Kitaplar Sürekli Yazılar Kitap Söyleşileri |
8 Mart 2010
Dünya Kadınlar Günü ve Çarpıtılan Milli İrade Kavramı.
Bugün 8 Mart, "Dünya Kadınlar Günü".
Bütün ezilen, horlanan, ikinci sınıf muamelesi gören, erkeklere
göre daha zor iş bulan, daha düşük ücret alan, çalışan, çalışmayan,
kentli, köylü, genç, yaşlı tüm kadınlara kutlu olsun!
Türkiye Atatürk Devrimleri sayesinde İslam alemi içinde kadın
hakları konusunda tek ve bircik olan son derece seçkin bir yere sahiptir.
Siyaset, yargı, bilim, sanat, edebiyat, çalışma yaşamı alanlarında
çok seçkin ve başarılı kadınlarımızla övünüyoruz.

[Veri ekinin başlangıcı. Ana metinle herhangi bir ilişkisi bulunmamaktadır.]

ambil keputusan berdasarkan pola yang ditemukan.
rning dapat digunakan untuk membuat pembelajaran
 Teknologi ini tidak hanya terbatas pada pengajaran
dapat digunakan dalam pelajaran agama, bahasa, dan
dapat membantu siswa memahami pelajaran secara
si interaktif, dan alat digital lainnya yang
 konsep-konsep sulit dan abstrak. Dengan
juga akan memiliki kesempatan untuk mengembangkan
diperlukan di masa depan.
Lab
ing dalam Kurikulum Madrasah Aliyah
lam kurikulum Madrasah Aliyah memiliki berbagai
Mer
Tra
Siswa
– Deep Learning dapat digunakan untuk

Ama bir de işin içyüzünü onlara sorun:
Bulundukları yere gelmek için ne bedeller ödemişler, ne haksızlıklara
uğramışlar ve hâlâ da uğramaktadırlar?
Atatürk Türkiyesi'nin, çağdaş insan hakları bağlamında kadın
hakları konusunda eriştiği ve hâlâ da yetersiz olan düzey bile geri
çekilmek isteniyor.
Bir yandan sınırlanan ve kısıtlanan insan hakları, bir yandan mahalle
baskısı, bir yandan siyasal ve ailevi baskılar, kadınları yeniden ikinci
sınıf vatandaş derekesine düşürüyor.
Tabii bütün bu oluşumların arkasında feodal toplum yapısı ve bu
yapıyı siyasette ve toplumda istismar eden bir siyasal güç, bu gücün
saptırdığı bir "Milli İrade" kavramı var.
İktidara bakarsanız, Milli İrade'nin tek temsilcisi kendileri.

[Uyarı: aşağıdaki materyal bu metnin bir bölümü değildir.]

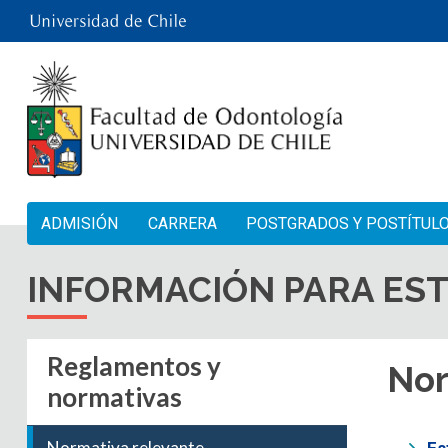
ADMISIÓN
CARRERA
POSTGRADOS Y POSTÍTUL
INFORMACIÓN PARA ES
Reglamentos y
Nor
normativas
Normativa relevante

Çünkü ne Anayasa'yı, ne yargıyı, ne de Meclis'teki muhalefeti dikkate alıyor.
Peki Meclis ne denli demokratik?
Milletvekilleri oraya halkın iradesiyle geliyor gibi görünüyorsa da,
kim onları gerçekten seçiyor?
Genel Başkan değil mi?
O zaman "Milli İrade" tek bir adamın iradesine indirgenmiş olmuyor mu?
Parti içi demokrasinin olmadığı, milletvekillerinin Genel Başkan'ın
iradesiyle seçildiği bir Meclis "Milli İradeyi" ne kadar temsil edebilir?
Üstelik öyle bir Genel Başkan ki, Cumhurbaşkanlığı da denetiminde.
Ayrıca herkes biliyor ki, Yürütme ve Yasama arasındaki "kuvvetler
ayrımı" da sadece lafta.
İktidar partisinin Genel Başkanı hem Yasama'ya hem de Yürütmeye zaten hakim.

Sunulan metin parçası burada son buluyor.